There's something to be said for a bottle that doesn't demand a full evening's commitment. The Woodford Reserve Distiller's Select in its small bottle format — 20cl at £12.50 — is an invitation rather than an obligation. It's the kind of purchase you make at an airport, a gift shop, or simply because you want to spend a Tuesday night getting acquainted with a whisky without pledging yourself to 70cl of it. And in that role, it performs admirably.
Woodford Reserve needs little introduction. The Distiller's Select is the expression most drinkers encounter first, and it's bottled at a respectable 43.2% ABV — enough to carry weight without punishing the uninitiated. This is a non-age-statement release, which in this category is entirely standard. What matters here is consistency and character, and on both counts, this delivers.

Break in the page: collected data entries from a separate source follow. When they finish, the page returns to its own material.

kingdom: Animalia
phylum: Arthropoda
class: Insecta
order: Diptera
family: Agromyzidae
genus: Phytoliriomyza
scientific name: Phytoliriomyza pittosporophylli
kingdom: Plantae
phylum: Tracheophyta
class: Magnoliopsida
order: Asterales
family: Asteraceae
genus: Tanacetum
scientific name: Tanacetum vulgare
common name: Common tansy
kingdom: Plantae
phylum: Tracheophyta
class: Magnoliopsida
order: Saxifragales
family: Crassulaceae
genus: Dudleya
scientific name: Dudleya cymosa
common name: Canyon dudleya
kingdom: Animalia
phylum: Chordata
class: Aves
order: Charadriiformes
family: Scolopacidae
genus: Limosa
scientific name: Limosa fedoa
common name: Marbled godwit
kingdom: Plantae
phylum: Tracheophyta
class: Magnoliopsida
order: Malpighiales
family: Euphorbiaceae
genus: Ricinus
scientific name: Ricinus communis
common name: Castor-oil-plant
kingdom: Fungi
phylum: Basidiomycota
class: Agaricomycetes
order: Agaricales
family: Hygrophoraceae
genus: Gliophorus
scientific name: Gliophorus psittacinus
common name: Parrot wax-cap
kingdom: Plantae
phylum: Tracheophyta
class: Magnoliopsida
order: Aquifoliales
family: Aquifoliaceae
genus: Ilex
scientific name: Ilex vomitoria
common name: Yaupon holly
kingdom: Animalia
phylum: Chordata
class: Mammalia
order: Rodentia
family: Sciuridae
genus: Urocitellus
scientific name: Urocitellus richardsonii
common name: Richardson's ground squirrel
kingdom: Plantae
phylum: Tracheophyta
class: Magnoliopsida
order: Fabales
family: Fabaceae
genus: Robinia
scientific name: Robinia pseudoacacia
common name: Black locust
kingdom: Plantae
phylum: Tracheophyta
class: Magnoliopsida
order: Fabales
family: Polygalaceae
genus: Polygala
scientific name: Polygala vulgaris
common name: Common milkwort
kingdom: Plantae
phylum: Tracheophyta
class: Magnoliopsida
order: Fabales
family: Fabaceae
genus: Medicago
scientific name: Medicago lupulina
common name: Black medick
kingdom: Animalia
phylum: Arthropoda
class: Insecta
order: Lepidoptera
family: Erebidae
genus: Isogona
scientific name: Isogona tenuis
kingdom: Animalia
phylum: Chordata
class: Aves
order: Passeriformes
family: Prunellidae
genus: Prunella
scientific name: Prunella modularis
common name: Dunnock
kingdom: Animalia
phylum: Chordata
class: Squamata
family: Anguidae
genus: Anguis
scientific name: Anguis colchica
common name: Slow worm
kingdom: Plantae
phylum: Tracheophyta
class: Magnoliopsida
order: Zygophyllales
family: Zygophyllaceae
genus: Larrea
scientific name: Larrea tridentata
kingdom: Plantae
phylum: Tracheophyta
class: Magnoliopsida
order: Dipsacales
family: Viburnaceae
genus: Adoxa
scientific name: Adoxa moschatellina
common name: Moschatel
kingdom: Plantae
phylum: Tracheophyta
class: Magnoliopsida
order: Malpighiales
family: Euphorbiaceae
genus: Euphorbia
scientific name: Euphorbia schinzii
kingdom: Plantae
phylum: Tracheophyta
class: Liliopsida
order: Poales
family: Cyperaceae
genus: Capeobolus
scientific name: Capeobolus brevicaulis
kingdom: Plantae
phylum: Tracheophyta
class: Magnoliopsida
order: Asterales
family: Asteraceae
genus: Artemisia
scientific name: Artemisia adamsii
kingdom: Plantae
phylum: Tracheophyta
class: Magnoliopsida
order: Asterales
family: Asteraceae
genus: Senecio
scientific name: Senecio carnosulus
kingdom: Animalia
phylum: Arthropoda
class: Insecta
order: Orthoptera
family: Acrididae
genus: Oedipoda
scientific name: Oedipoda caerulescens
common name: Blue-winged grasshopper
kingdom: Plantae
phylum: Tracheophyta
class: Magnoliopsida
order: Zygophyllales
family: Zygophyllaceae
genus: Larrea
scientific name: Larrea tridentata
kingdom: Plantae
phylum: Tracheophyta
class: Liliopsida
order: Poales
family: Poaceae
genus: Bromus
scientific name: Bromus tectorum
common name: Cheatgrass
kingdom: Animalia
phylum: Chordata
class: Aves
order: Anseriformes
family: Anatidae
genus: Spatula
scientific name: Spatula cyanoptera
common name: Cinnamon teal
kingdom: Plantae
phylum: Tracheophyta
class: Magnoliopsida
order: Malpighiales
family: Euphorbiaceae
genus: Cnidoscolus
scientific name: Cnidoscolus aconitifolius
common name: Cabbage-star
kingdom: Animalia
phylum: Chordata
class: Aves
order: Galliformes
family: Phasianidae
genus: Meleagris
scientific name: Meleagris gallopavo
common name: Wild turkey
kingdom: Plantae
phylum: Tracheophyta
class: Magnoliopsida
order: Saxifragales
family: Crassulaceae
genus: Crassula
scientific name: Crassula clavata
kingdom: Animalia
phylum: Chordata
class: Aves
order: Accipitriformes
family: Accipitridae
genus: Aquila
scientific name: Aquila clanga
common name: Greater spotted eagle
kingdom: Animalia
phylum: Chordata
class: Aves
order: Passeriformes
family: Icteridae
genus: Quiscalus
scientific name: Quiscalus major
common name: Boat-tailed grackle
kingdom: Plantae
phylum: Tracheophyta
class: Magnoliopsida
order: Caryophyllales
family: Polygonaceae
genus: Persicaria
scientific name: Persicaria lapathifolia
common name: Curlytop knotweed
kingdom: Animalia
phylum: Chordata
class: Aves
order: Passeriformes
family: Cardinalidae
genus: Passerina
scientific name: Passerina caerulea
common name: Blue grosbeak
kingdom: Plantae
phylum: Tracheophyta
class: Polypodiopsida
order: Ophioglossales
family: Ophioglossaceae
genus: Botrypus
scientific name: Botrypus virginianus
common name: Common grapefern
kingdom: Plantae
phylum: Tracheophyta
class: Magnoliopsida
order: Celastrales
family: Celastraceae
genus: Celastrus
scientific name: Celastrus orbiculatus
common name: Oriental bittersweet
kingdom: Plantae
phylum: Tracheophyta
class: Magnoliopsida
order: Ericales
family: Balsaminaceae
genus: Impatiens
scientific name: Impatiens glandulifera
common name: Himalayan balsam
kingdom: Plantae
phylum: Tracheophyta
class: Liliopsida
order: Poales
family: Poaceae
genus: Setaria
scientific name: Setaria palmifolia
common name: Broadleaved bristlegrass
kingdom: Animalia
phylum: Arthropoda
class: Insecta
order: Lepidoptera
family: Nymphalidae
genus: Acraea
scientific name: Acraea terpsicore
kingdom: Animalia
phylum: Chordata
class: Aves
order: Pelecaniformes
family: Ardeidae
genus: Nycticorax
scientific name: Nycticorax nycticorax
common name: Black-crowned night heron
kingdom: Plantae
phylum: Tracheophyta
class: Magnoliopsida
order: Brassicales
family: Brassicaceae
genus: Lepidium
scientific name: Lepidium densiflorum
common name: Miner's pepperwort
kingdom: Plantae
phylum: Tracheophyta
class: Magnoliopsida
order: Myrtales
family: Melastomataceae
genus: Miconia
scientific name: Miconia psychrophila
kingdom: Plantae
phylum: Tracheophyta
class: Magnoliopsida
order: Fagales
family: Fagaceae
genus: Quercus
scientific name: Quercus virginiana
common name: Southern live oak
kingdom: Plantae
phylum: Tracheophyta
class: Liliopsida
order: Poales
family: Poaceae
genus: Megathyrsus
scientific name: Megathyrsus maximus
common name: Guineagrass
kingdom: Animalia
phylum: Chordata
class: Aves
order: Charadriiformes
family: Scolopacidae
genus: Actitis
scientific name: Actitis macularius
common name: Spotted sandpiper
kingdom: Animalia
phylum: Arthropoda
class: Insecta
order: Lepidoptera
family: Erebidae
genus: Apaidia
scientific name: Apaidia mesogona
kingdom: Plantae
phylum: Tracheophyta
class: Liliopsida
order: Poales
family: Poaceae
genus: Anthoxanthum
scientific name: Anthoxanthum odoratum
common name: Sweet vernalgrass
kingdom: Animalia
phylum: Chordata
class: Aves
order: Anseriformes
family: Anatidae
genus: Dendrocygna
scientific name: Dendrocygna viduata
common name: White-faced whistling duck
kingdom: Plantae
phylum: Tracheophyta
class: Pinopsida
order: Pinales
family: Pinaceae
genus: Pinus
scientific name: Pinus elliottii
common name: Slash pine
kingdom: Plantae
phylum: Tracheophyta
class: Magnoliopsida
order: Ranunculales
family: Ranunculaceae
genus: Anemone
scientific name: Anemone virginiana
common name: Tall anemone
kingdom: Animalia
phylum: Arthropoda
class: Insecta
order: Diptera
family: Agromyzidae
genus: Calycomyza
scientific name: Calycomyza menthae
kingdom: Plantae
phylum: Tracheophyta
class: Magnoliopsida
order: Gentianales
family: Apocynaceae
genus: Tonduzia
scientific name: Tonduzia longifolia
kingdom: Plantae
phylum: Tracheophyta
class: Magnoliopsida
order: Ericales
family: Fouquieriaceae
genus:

Listed here as a single malt expression, the Distiller's Select sits in interesting territory. At this price point and in this format, you're not buying a collectors' piece. You're buying accessibility. And I think that's precisely the point. Not every whisky needs to be a statement. Some just need to be good company.
Tasting Notes
I don't have detailed tasting notes to share for this particular bottle at this time. What I can say is that the Distiller's Select line is built around approachability — expect a profile that leans warm and inviting, with enough complexity to hold your attention across a sitting. The 43.2% ABV gives it a pleasant body without overwhelming heat. This is a whisky that wants you to relax with it, not wrestle it.
The Verdict
At £12.50 for the small bottle, this is one of the better value propositions on the shelf. You're paying roughly what you'd spend on two decent pints, and getting a far more interesting evening out of it. The Woodford Reserve Distiller's Select doesn't pretend to be something it isn't — it's a well-made, reliable whisky that rewards a quiet moment of attention.
I'd hand this to someone who's curious about exploring beyond the usual supermarket suspects but isn't ready to invest £40 on a gamble. It's a gateway in the best sense: genuinely enjoyable on its own terms, not merely a stepping stone to something more expensive. A 7.5 out of 10 feels right here — this is a solid, well-crafted dram that earns its place without reaching for greatness it doesn't need. The small format is honestly part of the appeal. Try it, enjoy it, and if it speaks to you, the full bottle is waiting.
Best Served
Pour it neat at room temperature and give it five minutes to open up in the glass. If you find it a touch spirited, a few drops of still water will soften the edges and let the underlying character come forward. On a warm evening, this also makes a perfectly respectable Highball — two parts soda to one part whisky, plenty of ice, a strip of lemon zest if you're feeling civilised. Don't overthink it. This is a whisky that meets you where you are.